When Slindon House, Sussex, was undergoing some restorations, a “priest’s hole” communicating with the roof was discovered. It contained some ancient devotional books, and against the walls were hung stout leathern straps, by which a person could let himself down.
The internal arrangements at Plowden Hall, Shropshire, give one a good idea of the feeling of insecurity that must have been so prevalent in those “good old days.” Running from the top of the house there is in the thickness of the wall, a concealed circular shoot about a couple of feet in diameter, through which a person could lower himself, if necessary, to the ground floor by the aid of a rope. Here also, beneath the floor-boards of a cupboard in one of the bedrooms, is a concealed chamber with a fixed shelf, presumably provided to act as a sort of table for the unfortunate individual who was forced to occupy the narrow limits of the room. Years before this hiding-place was opened to the light of day (in the course of some alterations to the house), its existence and actual position was well known; still, strange to say, the way into it had never been discovered.

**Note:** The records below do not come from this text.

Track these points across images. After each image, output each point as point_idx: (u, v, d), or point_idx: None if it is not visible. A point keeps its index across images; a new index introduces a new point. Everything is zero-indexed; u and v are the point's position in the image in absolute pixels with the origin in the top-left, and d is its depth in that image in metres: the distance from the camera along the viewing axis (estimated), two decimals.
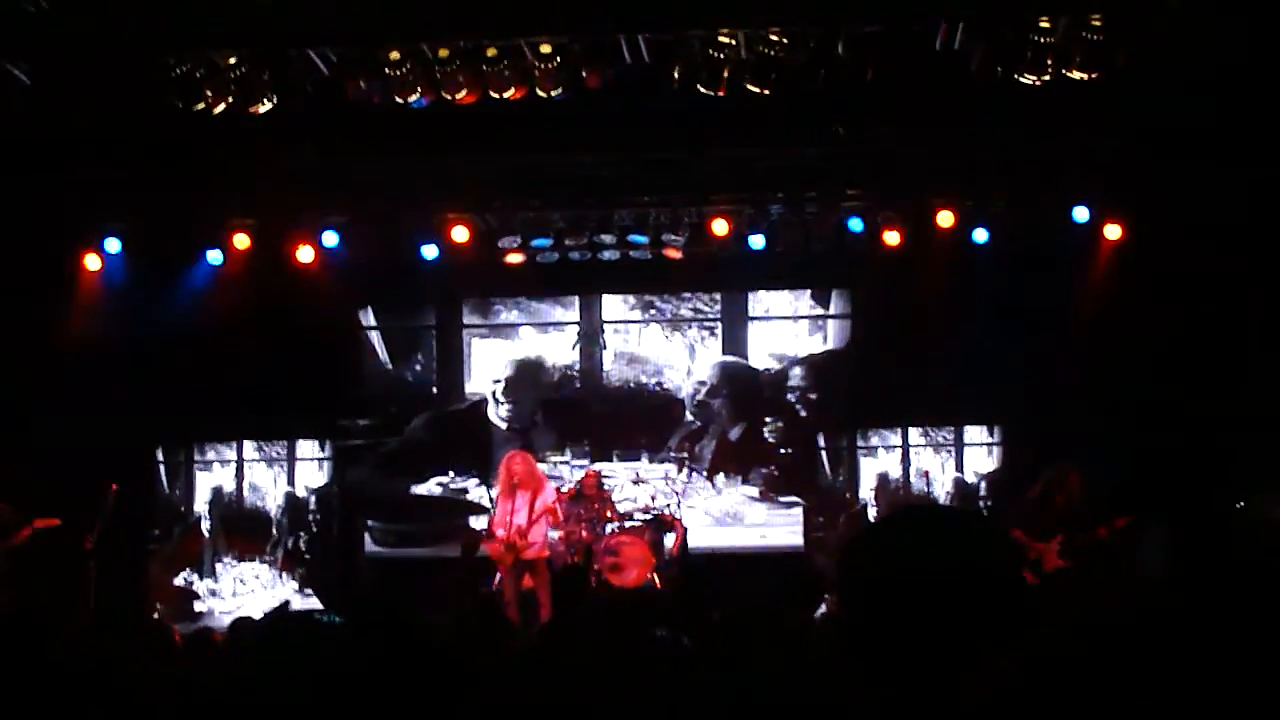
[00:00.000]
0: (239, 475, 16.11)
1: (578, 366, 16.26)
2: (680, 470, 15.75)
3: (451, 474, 15.76)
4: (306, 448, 16.16)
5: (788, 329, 16.26)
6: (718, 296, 16.17)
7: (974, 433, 15.88)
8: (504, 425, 15.99)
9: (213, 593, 15.77)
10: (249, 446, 16.21)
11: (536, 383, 16.05)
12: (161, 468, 16.14)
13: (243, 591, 15.72)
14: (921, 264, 15.02)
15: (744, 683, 3.63)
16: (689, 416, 15.98)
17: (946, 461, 15.85)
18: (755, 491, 15.85)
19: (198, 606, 15.70)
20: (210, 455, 16.18)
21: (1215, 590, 3.31)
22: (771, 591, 13.56)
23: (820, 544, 15.56)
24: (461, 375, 16.17)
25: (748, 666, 4.03)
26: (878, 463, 15.90)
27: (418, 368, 16.22)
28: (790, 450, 15.92)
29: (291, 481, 16.04)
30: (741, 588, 14.76)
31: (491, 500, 14.54)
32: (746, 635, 6.32)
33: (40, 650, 3.53)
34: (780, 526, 15.79)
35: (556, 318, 16.26)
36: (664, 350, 16.29)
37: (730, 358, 16.07)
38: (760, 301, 16.36)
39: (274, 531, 15.91)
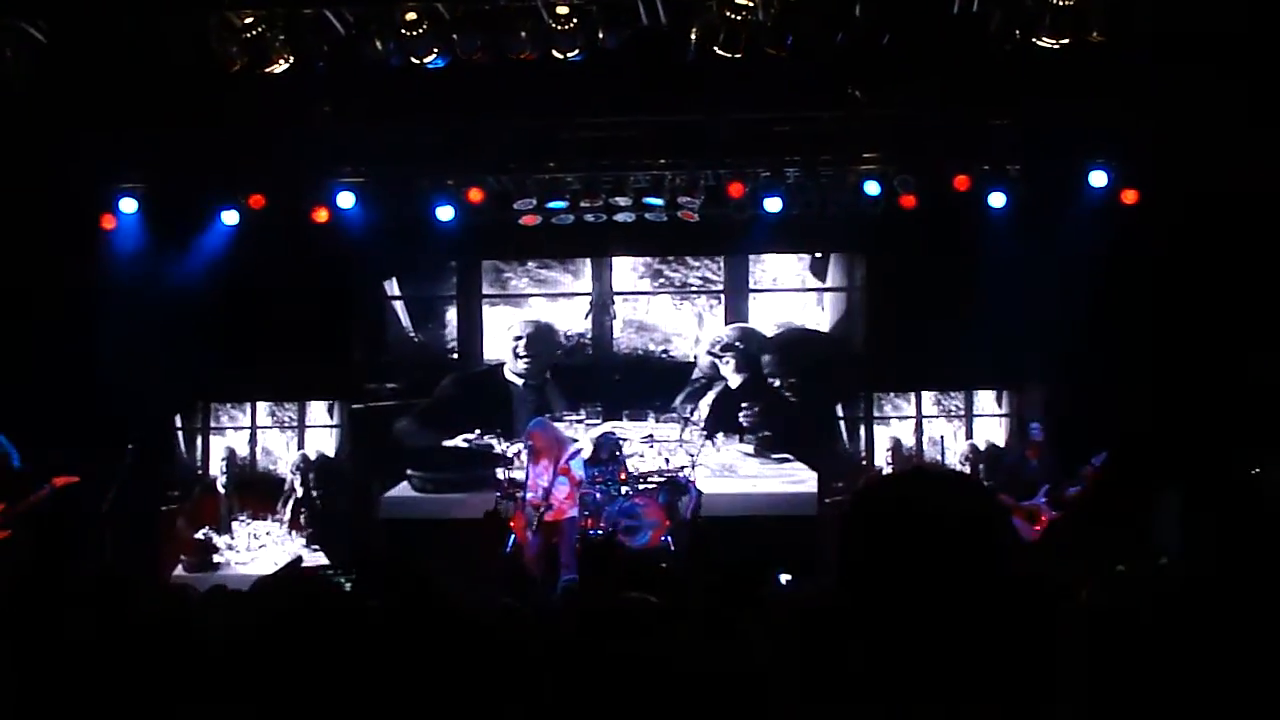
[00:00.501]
0: (252, 440, 16.17)
1: (589, 335, 16.35)
2: (685, 429, 15.81)
3: (478, 431, 15.92)
4: (318, 412, 16.20)
5: (790, 299, 16.23)
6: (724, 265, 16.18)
7: (985, 401, 15.83)
8: (520, 381, 16.09)
9: (230, 547, 15.87)
10: (262, 411, 16.25)
11: (550, 342, 16.24)
12: (179, 432, 16.18)
13: (255, 546, 15.82)
14: (937, 228, 14.99)
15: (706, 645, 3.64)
16: (695, 374, 16.00)
17: (959, 430, 15.82)
18: (750, 448, 15.90)
19: (215, 559, 15.80)
20: (224, 420, 16.22)
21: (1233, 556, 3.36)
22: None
23: (838, 508, 15.57)
24: (480, 341, 16.25)
25: (727, 629, 4.03)
26: (890, 430, 15.88)
27: (439, 335, 16.29)
28: (794, 405, 15.96)
29: (302, 444, 16.12)
30: (753, 553, 14.91)
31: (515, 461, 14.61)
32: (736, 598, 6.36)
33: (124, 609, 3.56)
34: (772, 479, 15.93)
35: (568, 288, 16.28)
36: (673, 318, 16.37)
37: (739, 324, 16.11)
38: (765, 271, 16.33)
39: (285, 491, 16.00)
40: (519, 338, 16.21)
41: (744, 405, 16.06)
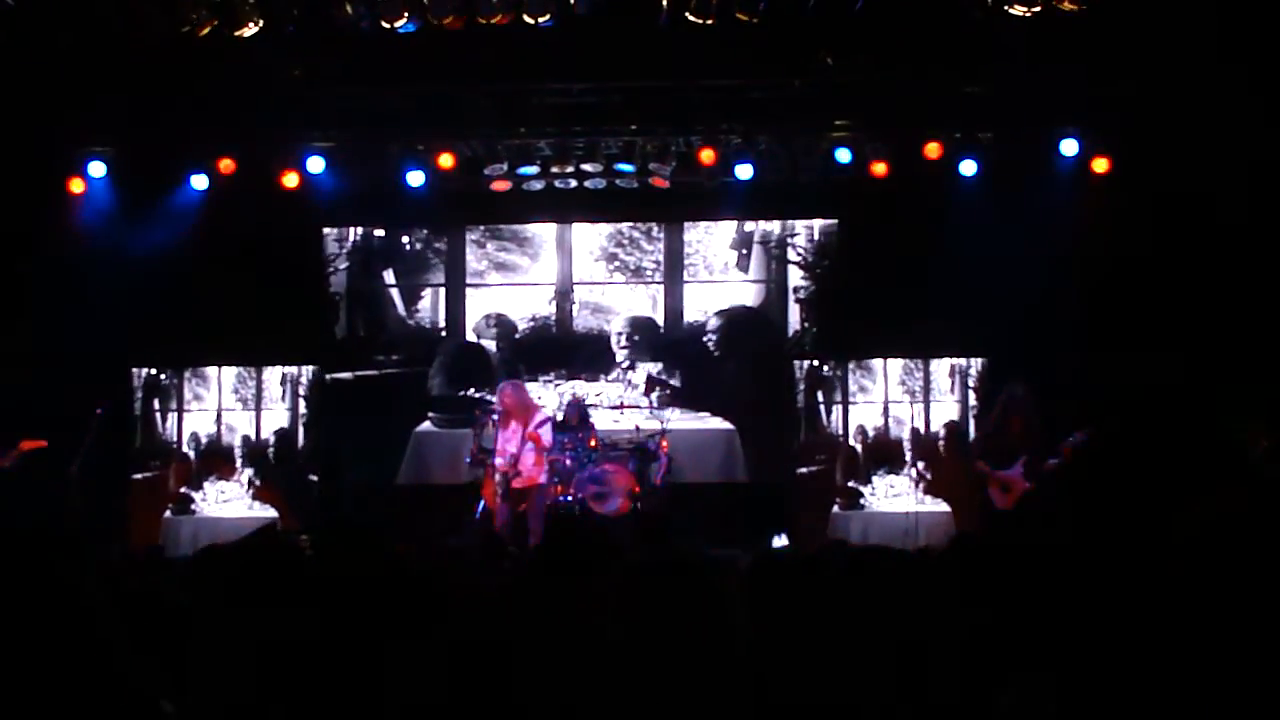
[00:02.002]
0: (218, 418, 16.18)
1: (553, 318, 16.63)
2: (627, 390, 16.15)
3: (471, 389, 16.32)
4: (275, 383, 16.24)
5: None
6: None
7: (942, 377, 15.84)
8: (494, 348, 16.48)
9: (203, 499, 15.89)
10: (227, 382, 16.22)
11: (510, 324, 16.69)
12: (148, 398, 16.11)
13: (222, 500, 15.88)
14: (908, 195, 15.01)
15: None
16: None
17: (917, 405, 15.86)
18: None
19: (193, 507, 15.88)
20: (189, 396, 16.17)
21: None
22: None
23: (809, 480, 15.58)
24: (463, 321, 16.67)
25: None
26: (857, 410, 15.90)
27: (425, 316, 16.74)
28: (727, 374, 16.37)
29: (259, 417, 16.19)
30: (720, 518, 15.02)
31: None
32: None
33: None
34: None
35: (527, 272, 16.63)
36: (627, 300, 16.68)
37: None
38: (696, 259, 16.59)
39: (241, 461, 16.07)
40: (488, 315, 16.65)
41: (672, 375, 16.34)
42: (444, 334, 16.65)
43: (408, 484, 16.07)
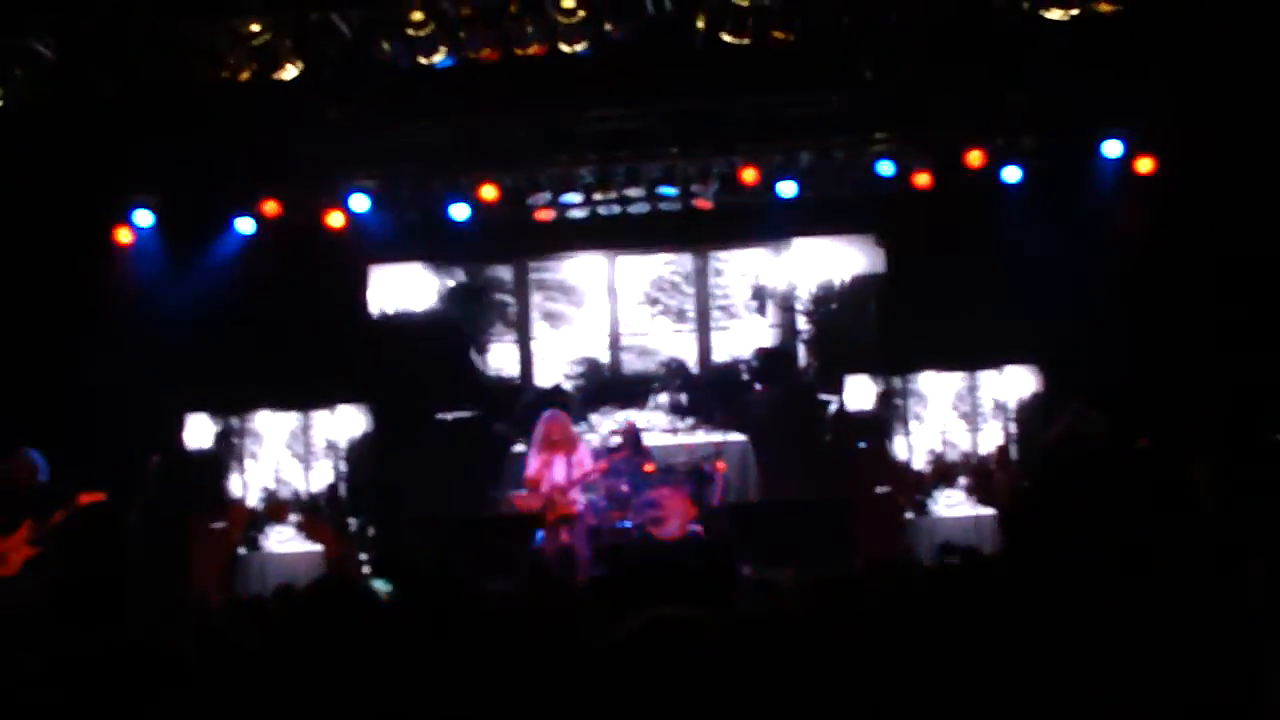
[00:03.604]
0: (269, 467, 16.17)
1: (606, 361, 17.05)
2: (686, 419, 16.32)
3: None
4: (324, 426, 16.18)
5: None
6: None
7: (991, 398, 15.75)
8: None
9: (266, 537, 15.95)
10: (279, 436, 16.16)
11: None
12: (201, 444, 16.10)
13: (287, 538, 15.91)
14: (953, 205, 14.93)
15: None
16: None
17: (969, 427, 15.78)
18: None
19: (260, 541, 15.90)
20: (246, 448, 16.14)
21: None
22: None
23: (877, 500, 15.44)
24: (532, 369, 17.02)
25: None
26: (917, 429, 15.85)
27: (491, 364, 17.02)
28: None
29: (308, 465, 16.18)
30: (780, 540, 14.90)
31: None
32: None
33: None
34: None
35: (582, 324, 17.03)
36: (671, 343, 17.10)
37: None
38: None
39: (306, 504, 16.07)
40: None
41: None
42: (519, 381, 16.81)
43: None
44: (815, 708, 3.61)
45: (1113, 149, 14.65)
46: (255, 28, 11.96)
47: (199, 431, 15.94)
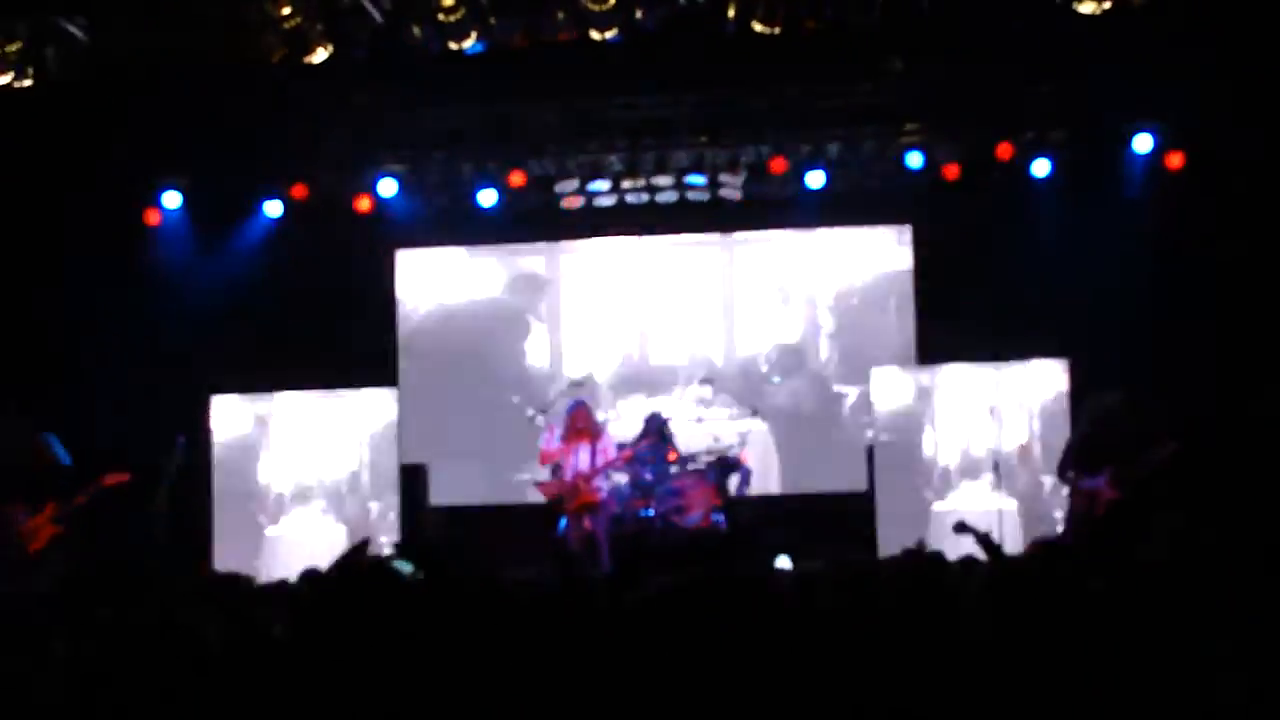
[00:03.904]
0: (294, 452, 16.18)
1: (632, 352, 16.70)
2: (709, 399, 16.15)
3: None
4: (348, 411, 16.20)
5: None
6: None
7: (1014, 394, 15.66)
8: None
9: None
10: (304, 422, 16.18)
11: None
12: (226, 427, 16.14)
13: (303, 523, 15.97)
14: (982, 197, 14.89)
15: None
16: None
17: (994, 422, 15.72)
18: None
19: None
20: (270, 433, 16.16)
21: None
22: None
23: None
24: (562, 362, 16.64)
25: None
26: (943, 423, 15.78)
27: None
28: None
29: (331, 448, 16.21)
30: (801, 529, 14.88)
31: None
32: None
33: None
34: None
35: (609, 316, 16.65)
36: (697, 332, 16.72)
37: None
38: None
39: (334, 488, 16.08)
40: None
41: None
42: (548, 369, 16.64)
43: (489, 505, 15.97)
44: (834, 700, 3.59)
45: (1143, 144, 14.58)
46: (286, 10, 11.97)
47: (225, 413, 15.98)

KING-HUNTING: BOSCOBEL, MOSELEY, TRENT, AND HEALE
When the Civil War was raging, many a defeated cavalier owed his preservation to the “priests’ holes” and secret chambers of the old Roman Catholic houses all over the country. Did not Charles II. himself owe his life to the conveniences offered at Boscobel, Moseley, Trent, and Heale? We have elsewhere gone minutely into the young king’s hair-breadth adventures; but the story is so closely connected with the present subject that we must record something of his sojourn at these four old houses, as from an historical point of view they are of exceptional interest, if one but considers how the order of things would have been changed had either of these hiding-places been discovered at the time “his Sacred Majesty” occupied them. It is vain to speculate upon the probabilities; still, there is no ignoring the fact that had Charles been captured he would have shared the fate of his father.
[Footnote 1: See The Flight of the King.]
[Illustration: HIDING-PLACE BENEATH “THE CHAPEL,” BOSCOBEL, SALOP]
[Illustration: ENTRANCE TO HIDING-PLACE IN “THE GARRET” OR “CHAPEL,” BOSCOBEL]
[Illustration: HIDING-PLACE IN “THE SQUIRE’S BEDROOM,” BOSCOBEL]
[Illustration: SECRET PANEL, TRENT HOUSE, SOMERSETSHIRE]
[Illustration: BOSCOBEL, SALOP]
[Illustration: HIDING-PLACE, TRENT HOUSE]
[Illustration: ENTRANCE TO HIDING-PLACE, TRENT HOUSE]
[Illustration: TRENT HOUSE IN 1864]
[Illustration: HEALE HOUSE, WILTSHIRE]
After the defeat of Wigan, the gallant Earl of Derby sought refuge at the isolated, wood-surrounded hunting-lodge of Boscobel, and after remaining there concealed for two days, proceeded to Gatacre Park, now rebuilt, but then and for long after famous for its secret chambers. Here he remained hidden prior to the disastrous battle of Worcester.